__Dataset records__.

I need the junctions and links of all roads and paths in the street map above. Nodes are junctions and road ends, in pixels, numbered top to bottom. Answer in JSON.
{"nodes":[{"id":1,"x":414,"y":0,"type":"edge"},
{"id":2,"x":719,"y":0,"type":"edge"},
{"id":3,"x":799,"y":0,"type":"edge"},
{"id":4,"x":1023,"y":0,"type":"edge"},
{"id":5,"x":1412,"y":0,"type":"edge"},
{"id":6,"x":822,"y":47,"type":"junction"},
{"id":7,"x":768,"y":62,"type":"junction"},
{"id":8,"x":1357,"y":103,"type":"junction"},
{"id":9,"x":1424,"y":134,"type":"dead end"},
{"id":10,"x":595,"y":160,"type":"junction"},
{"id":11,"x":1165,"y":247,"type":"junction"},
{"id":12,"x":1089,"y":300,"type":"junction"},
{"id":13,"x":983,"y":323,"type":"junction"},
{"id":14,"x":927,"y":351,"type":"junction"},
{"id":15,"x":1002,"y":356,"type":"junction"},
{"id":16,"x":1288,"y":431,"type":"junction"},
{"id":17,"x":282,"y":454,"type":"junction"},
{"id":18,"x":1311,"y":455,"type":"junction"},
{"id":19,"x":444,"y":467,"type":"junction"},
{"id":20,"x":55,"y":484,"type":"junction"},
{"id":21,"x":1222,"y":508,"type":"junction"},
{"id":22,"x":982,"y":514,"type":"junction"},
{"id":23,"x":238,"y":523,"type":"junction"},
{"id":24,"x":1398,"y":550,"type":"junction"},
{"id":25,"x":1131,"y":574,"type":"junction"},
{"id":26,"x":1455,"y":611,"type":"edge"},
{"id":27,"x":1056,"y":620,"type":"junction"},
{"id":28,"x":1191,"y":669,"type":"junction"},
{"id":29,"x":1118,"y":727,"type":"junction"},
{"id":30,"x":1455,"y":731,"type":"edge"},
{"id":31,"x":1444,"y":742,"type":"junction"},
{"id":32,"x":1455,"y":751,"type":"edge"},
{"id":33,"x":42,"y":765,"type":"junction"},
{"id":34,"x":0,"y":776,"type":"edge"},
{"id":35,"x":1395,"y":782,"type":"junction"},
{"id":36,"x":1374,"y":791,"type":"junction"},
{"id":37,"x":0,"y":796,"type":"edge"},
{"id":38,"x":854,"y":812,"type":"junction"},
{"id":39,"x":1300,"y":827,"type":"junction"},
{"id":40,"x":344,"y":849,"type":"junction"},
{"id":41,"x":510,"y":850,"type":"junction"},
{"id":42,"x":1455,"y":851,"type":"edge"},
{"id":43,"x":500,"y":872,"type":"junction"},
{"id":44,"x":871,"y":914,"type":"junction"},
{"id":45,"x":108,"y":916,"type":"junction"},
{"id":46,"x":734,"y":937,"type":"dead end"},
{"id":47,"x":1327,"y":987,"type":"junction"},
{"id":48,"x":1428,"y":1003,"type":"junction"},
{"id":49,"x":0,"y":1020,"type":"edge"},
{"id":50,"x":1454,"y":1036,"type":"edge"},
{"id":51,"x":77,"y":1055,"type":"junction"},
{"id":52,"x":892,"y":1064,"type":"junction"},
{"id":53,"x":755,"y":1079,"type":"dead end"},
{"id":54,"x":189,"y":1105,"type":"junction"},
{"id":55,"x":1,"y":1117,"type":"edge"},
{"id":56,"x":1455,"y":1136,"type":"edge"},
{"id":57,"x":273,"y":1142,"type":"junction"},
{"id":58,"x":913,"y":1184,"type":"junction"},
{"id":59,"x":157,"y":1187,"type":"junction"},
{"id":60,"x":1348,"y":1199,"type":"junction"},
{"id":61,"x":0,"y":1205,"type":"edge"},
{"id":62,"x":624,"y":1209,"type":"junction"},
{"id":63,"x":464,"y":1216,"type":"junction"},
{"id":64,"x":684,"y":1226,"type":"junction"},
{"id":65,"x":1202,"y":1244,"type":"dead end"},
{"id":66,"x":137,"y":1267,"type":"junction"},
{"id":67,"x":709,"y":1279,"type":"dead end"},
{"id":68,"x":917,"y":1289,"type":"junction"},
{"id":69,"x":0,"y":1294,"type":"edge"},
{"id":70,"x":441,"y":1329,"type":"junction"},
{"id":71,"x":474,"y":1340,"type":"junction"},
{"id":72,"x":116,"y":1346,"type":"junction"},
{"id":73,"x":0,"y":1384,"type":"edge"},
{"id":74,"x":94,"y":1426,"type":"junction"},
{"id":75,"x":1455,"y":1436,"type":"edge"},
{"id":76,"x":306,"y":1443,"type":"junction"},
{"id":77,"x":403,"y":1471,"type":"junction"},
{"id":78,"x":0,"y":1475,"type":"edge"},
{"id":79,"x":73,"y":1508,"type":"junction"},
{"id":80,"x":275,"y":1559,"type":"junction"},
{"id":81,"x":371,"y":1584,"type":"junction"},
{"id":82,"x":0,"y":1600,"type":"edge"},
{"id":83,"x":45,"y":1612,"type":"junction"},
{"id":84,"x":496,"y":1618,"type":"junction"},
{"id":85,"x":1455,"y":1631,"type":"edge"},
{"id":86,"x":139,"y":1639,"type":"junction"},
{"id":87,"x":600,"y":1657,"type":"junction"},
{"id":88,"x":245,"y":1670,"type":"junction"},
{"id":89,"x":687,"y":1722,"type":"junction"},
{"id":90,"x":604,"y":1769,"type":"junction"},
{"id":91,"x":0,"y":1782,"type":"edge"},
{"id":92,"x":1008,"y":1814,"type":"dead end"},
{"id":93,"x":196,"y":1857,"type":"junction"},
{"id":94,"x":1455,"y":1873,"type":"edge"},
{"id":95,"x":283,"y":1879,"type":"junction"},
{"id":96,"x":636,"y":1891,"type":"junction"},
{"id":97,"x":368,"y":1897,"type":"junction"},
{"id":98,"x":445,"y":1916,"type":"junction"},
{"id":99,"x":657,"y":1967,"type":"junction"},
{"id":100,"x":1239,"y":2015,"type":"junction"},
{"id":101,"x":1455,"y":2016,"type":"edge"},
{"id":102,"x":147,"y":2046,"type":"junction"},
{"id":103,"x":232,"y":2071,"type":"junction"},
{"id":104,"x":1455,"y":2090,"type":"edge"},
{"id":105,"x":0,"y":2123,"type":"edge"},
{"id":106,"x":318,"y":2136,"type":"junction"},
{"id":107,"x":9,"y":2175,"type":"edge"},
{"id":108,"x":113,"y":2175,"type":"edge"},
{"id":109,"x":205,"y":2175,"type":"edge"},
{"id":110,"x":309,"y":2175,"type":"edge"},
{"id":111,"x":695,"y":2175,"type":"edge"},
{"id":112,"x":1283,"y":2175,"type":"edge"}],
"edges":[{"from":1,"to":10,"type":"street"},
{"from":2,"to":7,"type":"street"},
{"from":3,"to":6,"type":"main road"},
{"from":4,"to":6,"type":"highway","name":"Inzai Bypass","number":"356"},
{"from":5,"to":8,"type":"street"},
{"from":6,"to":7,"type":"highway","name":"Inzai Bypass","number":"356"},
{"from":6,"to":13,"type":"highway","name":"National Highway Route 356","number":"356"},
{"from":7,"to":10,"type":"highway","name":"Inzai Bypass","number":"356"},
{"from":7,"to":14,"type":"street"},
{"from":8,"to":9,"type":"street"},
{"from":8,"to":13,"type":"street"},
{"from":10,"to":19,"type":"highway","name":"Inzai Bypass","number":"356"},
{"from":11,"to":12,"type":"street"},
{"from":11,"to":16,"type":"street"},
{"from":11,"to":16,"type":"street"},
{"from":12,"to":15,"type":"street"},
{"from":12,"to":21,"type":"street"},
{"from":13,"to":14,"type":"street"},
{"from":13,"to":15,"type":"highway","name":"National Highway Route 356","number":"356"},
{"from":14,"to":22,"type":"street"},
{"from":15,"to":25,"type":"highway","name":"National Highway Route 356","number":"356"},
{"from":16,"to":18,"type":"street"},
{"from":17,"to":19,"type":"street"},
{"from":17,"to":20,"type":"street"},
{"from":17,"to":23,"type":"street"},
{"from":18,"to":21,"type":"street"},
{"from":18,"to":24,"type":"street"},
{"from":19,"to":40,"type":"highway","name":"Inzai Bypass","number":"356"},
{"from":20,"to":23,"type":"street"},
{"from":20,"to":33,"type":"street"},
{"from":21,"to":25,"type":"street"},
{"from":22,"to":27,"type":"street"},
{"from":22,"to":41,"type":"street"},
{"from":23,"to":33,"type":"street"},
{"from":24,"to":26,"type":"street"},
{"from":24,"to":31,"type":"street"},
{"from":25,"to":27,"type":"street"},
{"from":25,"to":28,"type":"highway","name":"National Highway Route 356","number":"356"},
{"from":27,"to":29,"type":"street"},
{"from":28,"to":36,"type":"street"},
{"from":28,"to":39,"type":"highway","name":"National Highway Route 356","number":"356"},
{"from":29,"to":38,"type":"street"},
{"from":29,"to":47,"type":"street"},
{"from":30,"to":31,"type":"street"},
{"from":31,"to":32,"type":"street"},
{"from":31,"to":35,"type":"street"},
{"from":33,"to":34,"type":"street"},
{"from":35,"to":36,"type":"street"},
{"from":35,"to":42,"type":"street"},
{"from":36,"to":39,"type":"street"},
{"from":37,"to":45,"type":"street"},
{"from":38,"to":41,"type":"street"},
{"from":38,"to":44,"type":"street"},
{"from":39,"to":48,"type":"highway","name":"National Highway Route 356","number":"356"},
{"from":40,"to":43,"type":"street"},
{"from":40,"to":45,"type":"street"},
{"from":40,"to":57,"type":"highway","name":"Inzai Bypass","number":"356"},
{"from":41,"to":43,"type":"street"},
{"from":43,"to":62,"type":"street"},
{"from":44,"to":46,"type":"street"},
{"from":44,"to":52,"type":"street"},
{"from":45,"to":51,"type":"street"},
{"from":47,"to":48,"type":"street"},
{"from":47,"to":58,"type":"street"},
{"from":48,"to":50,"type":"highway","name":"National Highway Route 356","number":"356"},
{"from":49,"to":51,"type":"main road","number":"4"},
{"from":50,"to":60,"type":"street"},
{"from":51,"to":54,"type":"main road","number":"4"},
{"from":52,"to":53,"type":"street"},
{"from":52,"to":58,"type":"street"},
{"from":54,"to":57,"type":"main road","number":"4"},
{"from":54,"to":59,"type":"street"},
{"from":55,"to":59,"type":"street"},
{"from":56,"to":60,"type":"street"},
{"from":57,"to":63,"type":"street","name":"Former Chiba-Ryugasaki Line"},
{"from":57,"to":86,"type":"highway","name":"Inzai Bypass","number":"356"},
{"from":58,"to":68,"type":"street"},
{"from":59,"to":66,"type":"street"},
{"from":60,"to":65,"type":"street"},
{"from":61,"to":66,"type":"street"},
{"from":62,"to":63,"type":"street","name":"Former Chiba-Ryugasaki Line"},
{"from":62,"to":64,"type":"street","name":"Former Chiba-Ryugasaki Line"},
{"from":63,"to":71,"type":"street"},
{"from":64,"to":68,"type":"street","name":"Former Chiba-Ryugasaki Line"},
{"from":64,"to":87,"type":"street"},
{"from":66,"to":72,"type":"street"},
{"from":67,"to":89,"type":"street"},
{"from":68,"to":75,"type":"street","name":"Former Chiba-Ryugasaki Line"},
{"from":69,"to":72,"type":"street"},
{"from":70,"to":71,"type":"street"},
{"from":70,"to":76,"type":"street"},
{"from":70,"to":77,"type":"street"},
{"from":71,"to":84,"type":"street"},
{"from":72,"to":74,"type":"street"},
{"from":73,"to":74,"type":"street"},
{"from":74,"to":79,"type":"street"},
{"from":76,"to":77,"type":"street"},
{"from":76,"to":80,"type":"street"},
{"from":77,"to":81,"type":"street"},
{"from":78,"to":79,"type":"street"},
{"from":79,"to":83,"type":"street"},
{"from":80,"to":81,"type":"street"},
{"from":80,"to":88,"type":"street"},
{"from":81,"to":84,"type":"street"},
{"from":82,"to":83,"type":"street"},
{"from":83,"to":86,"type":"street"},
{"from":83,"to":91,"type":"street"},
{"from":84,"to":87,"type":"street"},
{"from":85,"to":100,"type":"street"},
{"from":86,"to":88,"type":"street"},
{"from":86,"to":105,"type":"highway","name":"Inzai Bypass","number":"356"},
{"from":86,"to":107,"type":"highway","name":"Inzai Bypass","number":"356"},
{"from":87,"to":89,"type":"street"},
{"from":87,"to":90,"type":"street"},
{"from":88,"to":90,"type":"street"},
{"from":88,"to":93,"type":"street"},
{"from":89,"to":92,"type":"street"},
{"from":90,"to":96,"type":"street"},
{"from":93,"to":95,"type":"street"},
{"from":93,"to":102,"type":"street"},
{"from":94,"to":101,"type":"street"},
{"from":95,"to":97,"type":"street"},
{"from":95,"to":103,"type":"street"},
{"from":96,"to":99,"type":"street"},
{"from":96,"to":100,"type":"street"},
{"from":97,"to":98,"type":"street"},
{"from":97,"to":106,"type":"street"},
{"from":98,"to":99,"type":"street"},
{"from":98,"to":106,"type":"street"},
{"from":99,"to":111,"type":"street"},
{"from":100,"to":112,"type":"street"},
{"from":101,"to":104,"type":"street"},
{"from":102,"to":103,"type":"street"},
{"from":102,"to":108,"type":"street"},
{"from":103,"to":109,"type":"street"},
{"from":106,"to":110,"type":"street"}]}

__Task statement__. The lines of the records that contain the string "Route" should be located and copied.

__Exercise solution__.
{"from":6,"to":13,"type":"highway","name":"National Highway Route 356","number":"356"},
{"from":13,"to":15,"type":"highway","name":"National Highway Route 356","number":"356"},
{"from":15,"to":25,"type":"highway","name":"National Highway Route 356","number":"356"},
{"from":25,"to":28,"type":"highway","name":"National Highway Route 356","number":"356"},
{"from":28,"to":39,"type":"highway","name":"National Highway Route 356","number":"356"},
{"from":39,"to":48,"type":"highway","name":"National Highway Route 356","number":"356"},
{"from":48,"to":50,"type":"highway","name":"National Highway Route 356","number":"356"},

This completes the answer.